Добавить в цитаты Настройки чтения

Страница 20 из 60

Млынарж слышал рассказы о войне, начисто расходившиеся с тем, что он видел в советских фильмах и читал в советской литературе. Если бы он рискнул высказать свои “крайне правильные мнения”, его, наверное, сочли бы “таким же дураком, каким был кадет Биглер из Гашекова ‘Бравого солдата Швейка’”. Один студент, член КПСС, рассказывал ему, что колхозники с нетерпением ждали прихода немцев в надежде, что те распустят колхозы и вернут землю крестьянам.

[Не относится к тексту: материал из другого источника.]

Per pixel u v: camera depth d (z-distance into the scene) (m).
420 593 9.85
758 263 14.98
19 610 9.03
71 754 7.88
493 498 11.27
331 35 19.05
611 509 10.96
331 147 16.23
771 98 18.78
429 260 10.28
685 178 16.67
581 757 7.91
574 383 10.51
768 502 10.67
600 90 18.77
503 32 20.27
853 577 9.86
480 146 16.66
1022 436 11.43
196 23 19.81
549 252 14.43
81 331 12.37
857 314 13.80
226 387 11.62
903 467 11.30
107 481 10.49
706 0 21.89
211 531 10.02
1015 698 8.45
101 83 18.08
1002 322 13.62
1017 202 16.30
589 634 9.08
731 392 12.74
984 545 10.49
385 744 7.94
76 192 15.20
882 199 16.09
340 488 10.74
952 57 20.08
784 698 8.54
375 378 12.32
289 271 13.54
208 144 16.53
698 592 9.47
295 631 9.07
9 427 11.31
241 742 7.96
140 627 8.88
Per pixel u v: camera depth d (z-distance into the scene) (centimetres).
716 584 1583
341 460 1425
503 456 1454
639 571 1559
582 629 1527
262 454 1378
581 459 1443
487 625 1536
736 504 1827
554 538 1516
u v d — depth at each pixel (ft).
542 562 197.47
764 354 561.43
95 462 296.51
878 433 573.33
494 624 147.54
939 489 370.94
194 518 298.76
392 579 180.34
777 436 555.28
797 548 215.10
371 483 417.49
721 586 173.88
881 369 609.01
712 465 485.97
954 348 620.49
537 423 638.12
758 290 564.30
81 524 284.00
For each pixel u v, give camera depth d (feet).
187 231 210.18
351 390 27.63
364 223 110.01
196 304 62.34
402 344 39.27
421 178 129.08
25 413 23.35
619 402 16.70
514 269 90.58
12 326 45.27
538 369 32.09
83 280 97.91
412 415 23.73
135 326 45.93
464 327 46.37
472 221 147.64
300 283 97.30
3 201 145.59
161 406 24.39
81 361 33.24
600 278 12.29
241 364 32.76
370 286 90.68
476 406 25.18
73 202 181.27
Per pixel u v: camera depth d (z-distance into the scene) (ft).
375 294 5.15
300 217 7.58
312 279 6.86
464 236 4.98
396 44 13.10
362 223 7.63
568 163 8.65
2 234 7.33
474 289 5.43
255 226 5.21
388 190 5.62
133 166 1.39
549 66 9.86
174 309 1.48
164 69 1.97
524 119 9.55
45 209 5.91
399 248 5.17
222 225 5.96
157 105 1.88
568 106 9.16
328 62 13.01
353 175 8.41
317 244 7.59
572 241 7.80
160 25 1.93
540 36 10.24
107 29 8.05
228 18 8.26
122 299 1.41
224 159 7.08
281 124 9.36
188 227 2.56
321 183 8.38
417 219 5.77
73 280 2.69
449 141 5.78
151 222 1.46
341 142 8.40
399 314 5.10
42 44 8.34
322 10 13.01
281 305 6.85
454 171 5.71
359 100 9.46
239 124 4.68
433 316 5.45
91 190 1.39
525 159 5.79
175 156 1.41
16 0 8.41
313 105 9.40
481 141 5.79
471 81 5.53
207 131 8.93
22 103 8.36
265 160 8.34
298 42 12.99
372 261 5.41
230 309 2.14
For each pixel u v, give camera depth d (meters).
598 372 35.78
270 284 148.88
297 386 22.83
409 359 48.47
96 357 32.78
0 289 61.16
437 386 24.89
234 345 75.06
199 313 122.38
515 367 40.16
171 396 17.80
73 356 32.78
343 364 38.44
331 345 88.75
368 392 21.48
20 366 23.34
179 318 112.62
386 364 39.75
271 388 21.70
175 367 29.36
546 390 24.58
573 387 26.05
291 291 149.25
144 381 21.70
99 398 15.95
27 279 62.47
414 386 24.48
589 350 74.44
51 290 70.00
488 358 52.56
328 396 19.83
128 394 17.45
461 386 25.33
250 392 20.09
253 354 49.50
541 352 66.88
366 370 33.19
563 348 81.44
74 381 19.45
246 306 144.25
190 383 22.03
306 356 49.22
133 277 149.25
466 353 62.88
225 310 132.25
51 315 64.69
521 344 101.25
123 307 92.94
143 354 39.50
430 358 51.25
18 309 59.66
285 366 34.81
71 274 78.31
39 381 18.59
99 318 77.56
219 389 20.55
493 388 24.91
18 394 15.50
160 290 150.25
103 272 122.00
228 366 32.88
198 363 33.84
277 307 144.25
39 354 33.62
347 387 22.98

Соседи Млынаржа по комнате обнаруживали “презрение к собственной моральной слабости и жалели себя за то, что они бессильны изменить все то, что и вызывает это презрение”. Ему понадобилось прожить в Москве целых пять лет, чтобы осознать, что “если хочешь понять внутренний мир советских людей, то гораздо важнее читать Толстого, Достоевского, Чехова и Гоголя, чем все литературные произведения, написанные в жанре социалистического реализма, вместе взятые”.

Один знакомый Млынаржа, молодой партийный чиновник, проголосовал за исключение из партии приятеля, который на спор пробежался про Стромынке в одном нижнем белье. Напившись, этот партиец стал приставать к Млынаржу, повторяя: “Я же свинья – ну, скажи мне, что я свинья!” “Зачем?” – удивился Млынарж. “Потому что ты не свинья – ты во все это веришь”, – услышал он в ответ. Млынарж сказал ему, что бегать по общежитию в одном белье – совсем не преступление (тем более что в менее пуританской Чехословакии “такое случается сплошь и рядом”), но его плаксивый собеседник даже не слушал его. “Ерунда, я не об этом. Ты действительно Ленина читаешь. Ты все это понимаешь, потому что веришь в это”.

Млынарж работал стажером в прокуратуре. (Прокурорам вменялось в обязанность следить за тем, чтобы чиновники и граждане неукоснительно соблюдали законы, но на практике они занимались только тем, что насаждали партийные требования.) Соприкосновение с советской системой правосудия в действии усилило его сомнения. Один день в неделю отводился на выслушивание устных “жалоб рабочего народа”, и тогда прокуратуру наводняли толпы людей, надеявшихся донести до дежурного чиновника свои неотложные личные проблемы юридического характера. “На рассмотрение каждого дела отводилось обычно минут пять или десять. ‘Новые советские люди’… стояли перед чиновником, держа шапку в руке, с робкой почтительностью и, заикаясь, излагали свои жалобы на несправедливости или ущемления, а прокурор, который обычно не отрывался при этом от какой-нибудь бумажной работы, сидел за массивным письменным столом и слушал вполуха. Разумеется, 99 % жалоб он отметал как безосновательные”[183].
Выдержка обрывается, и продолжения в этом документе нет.